Sticking an underscore on the end of an EP name seems somewhat hollow at best, and this neat but ultimately meaningless gesture typifies the character of An Omen_ EP. Having to check back every few minutes to check that Spotify hasn’t randomly skipped to another band is never indicative of coherence, and on a record of just six tracks this is not easily appraised as variation in musical texture.

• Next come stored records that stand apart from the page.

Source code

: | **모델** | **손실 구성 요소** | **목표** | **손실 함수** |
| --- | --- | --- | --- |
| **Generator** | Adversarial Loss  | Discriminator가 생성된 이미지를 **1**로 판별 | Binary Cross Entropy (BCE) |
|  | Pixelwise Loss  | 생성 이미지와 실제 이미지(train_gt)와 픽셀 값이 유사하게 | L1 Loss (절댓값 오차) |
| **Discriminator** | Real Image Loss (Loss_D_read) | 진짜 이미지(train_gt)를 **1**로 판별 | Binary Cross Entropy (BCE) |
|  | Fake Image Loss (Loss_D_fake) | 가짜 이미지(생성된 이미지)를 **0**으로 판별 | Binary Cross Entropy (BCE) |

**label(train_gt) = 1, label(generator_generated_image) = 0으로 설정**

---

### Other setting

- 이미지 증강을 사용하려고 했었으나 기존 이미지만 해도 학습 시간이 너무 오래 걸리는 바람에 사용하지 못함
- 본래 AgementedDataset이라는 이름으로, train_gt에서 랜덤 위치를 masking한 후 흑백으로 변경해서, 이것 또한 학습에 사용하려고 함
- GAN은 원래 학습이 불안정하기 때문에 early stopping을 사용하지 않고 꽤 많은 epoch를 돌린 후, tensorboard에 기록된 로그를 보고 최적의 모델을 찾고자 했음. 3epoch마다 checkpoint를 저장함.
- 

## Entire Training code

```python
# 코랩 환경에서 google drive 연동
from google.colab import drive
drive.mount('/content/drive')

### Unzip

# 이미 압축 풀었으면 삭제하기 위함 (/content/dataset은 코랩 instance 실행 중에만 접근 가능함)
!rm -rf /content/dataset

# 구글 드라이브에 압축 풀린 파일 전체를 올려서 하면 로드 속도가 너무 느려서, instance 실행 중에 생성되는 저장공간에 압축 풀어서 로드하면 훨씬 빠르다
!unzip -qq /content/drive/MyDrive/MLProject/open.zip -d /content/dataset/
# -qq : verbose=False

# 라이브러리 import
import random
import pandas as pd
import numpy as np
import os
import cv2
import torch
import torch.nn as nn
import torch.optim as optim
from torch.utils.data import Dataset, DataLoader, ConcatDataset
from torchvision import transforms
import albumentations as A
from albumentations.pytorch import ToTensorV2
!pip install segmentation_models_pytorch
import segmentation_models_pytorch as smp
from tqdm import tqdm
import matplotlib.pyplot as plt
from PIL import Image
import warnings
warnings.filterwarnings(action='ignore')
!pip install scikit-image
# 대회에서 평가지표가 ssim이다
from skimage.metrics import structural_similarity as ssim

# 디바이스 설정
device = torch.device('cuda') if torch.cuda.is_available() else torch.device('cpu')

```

The one coherent note on the record is Mariqueen Maandig’s vocal, whispering along with each track while managing to stand out. While this ubiquity is to be applauded, it brings with it a generic veneer of pop-production which renders her words and mumbles somewhat characterless, as if these bites of industrial minimalism have been chemically treated to render them down just that little bit more. The one track unembellished by this is ‘The loop closes’, and it is much better for it. While the opening is reminiscent of every terrible comic-spying pursuit scene ever put into film, it descends into a trippy layer-cake of electronic beats and pulses which is clearly highly wrought. As a bassline builds alongside the vocal that is literally “coming round again,” it does feel like the loop has finally closed and an autonomous piece has been created.

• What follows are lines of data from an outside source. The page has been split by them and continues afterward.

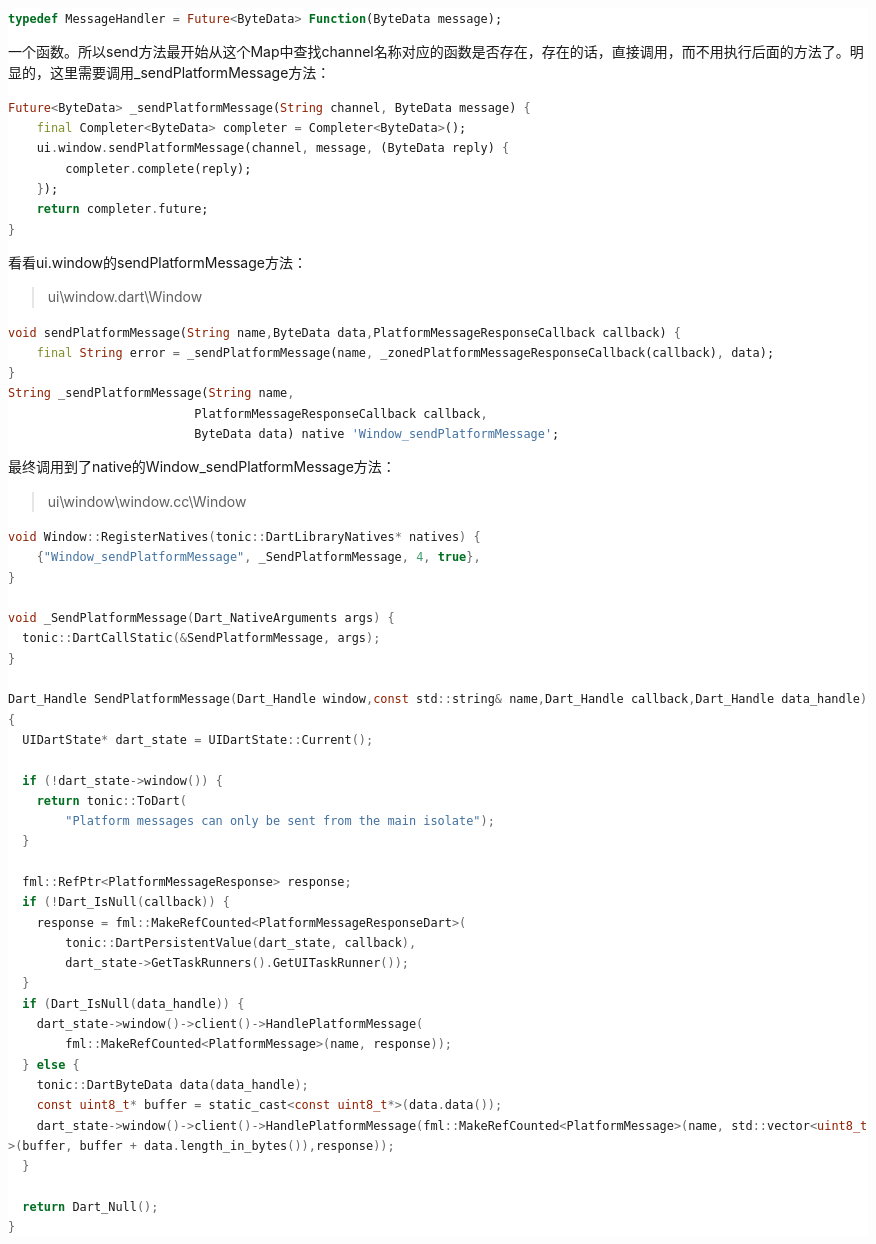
 ```dart
typedef MessageHandler = Future<ByteData> Function(ByteData message);
```
一个函数。所以send方法最开始从这个Map中查找channel名称对应的函数是否存在，存在的话，直接调用，而不用执行后面的方法了。明显的，这里需要调用_sendPlatformMessage方法：

```dart
Future<ByteData> _sendPlatformMessage(String channel, ByteData message) {
    final Completer<ByteData> completer = Completer<ByteData>();
    ui.window.sendPlatformMessage(channel, message, (ByteData reply) {
        completer.complete(reply);
    });
    return completer.future;
}
```
看看ui.window的sendPlatformMessage方法：
> ui\window.dart\Window

```dart
void sendPlatformMessage(String name,ByteData data,PlatformMessageResponseCallback callback) {
    final String error = _sendPlatformMessage(name, _zonedPlatformMessageResponseCallback(callback), data);
}
String _sendPlatformMessage(String name,
                          PlatformMessageResponseCallback callback,
                          ByteData data) native 'Window_sendPlatformMessage';
```
最终调用到了native的Window_sendPlatformMessage方法：
> ui\window\window.cc\Window

```c
void Window::RegisterNatives(tonic::DartLibraryNatives* natives) {
    {"Window_sendPlatformMessage", _SendPlatformMessage, 4, true},
}

void _SendPlatformMessage(Dart_NativeArguments args) {
  tonic::DartCallStatic(&SendPlatformMessage, args);
}

Dart_Handle SendPlatformMessage(Dart_Handle window,const std::string& name,Dart_Handle callback,Dart_Handle data_handle) {
  UIDartState* dart_state = UIDartState::Current();

  if (!dart_state->window()) {
    return tonic::ToDart(
        "Platform messages can only be sent from the main isolate");
  }

  fml::RefPtr<PlatformMessageResponse> response;
  if (!Dart_IsNull(callback)) {
    response = fml::MakeRefCounted<PlatformMessageResponseDart>(
        tonic::DartPersistentValue(dart_state, callback),
        dart_state->GetTaskRunners().GetUITaskRunner());
  }
  if (Dart_IsNull(data_handle)) {
    dart_state->window()->client()->HandlePlatformMessage(
        fml::MakeRefCounted<PlatformMessage>(name, response));
  } else {
    tonic::DartByteData data(data_handle);
    const uint8_t* buffer = static_cast<const uint8_t*>(data.data());
    dart_state->window()->client()->HandlePlatformMessage(fml::MakeRefCounted<PlatformMessage>(name, std::vector<uint8_t>(buffer, buffer + data.length_in_bytes()),response));
  }

  return Dart_Null();
}
```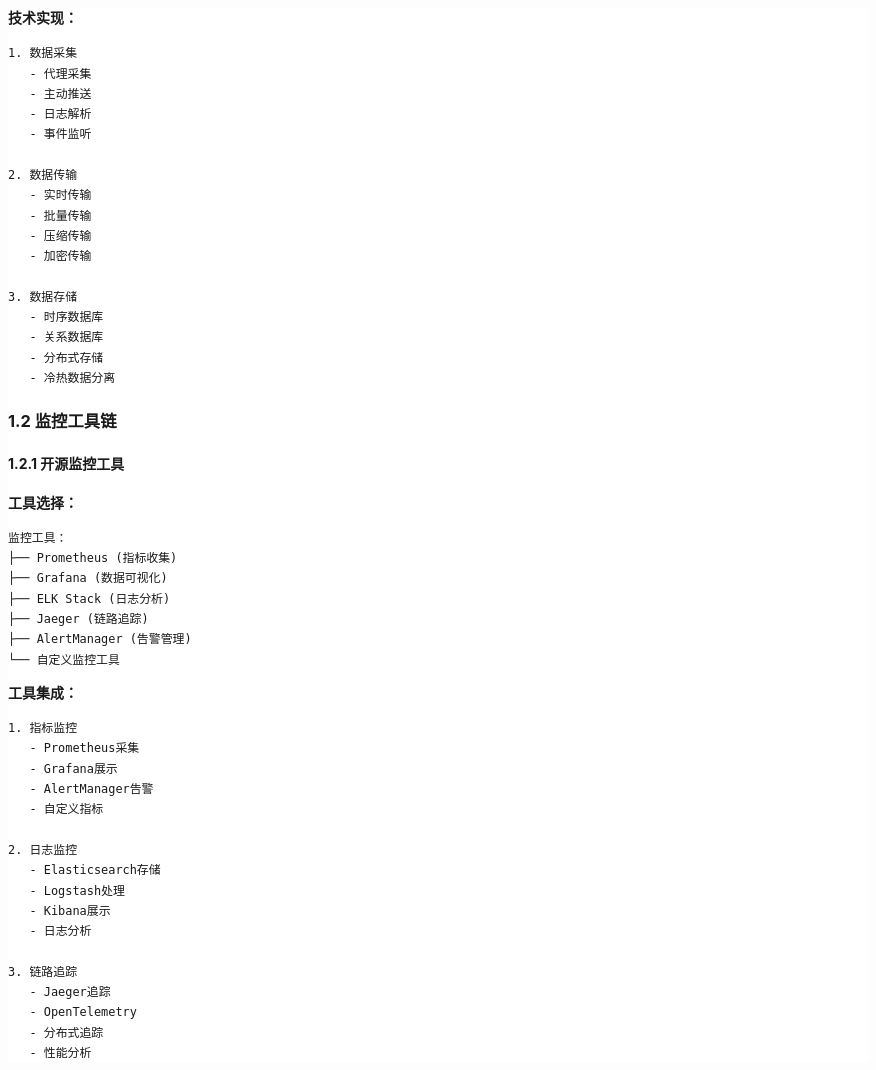 **技术实现：**

```plaintext
1. 数据采集
   - 代理采集
   - 主动推送
   - 日志解析
   - 事件监听

2. 数据传输
   - 实时传输
   - 批量传输
   - 压缩传输
   - 加密传输

3. 数据存储
   - 时序数据库
   - 关系数据库
   - 分布式存储
   - 冷热数据分离
```

### 1.2 监控工具链

#### 1.2.1 开源监控工具

**工具选择：**

```plaintext
监控工具：
├── Prometheus (指标收集)
├── Grafana (数据可视化)
├── ELK Stack (日志分析)
├── Jaeger (链路追踪)
├── AlertManager (告警管理)
└── 自定义监控工具
```

**工具集成：**

```plaintext
1. 指标监控
   - Prometheus采集
   - Grafana展示
   - AlertManager告警
   - 自定义指标

2. 日志监控
   - Elasticsearch存储
   - Logstash处理
   - Kibana展示
   - 日志分析

3. 链路追踪
   - Jaeger追踪
   - OpenTelemetry
   - 分布式追踪
   - 性能分析
```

Sadly, the rest of the EP does not fit this impressive profile that Trent Reznor et al are clearly capable of creating. The sparseness of each track seems disappointingly unconsidered, in stark contrast to masters of minimalistic arrangement like The xx. Opener ‘Keep It Together’ meanders in direct opposition to its title, but the rebellion is quiet, smothered, a tentative gasp of a song that never goes anywhere and cannot be saved by an admittedly tight piano/vocal/bass arrangement. ‘Ice Age’ loses the machined/futuristic vibe altogether in favour of a mystifyingly happy, somewhat saccharine tone completely at odds with the rest of the EP, with an infectious acoustic guitar bop that belongs on a pop tune. ‘The sleep of reason produces monsters’ features ethereal, Sigur Ros piano and ‘speaking in tongues’ channels tribal sounds and ominous, scratchy tones.

All in all, An Omen_ is technically excellent but creatively defunct- wasted talent abounds, and it is frankly sad that more attention to tone and atmosphere would surely have produced a much better effort than this androgynous pastiche of dissonance.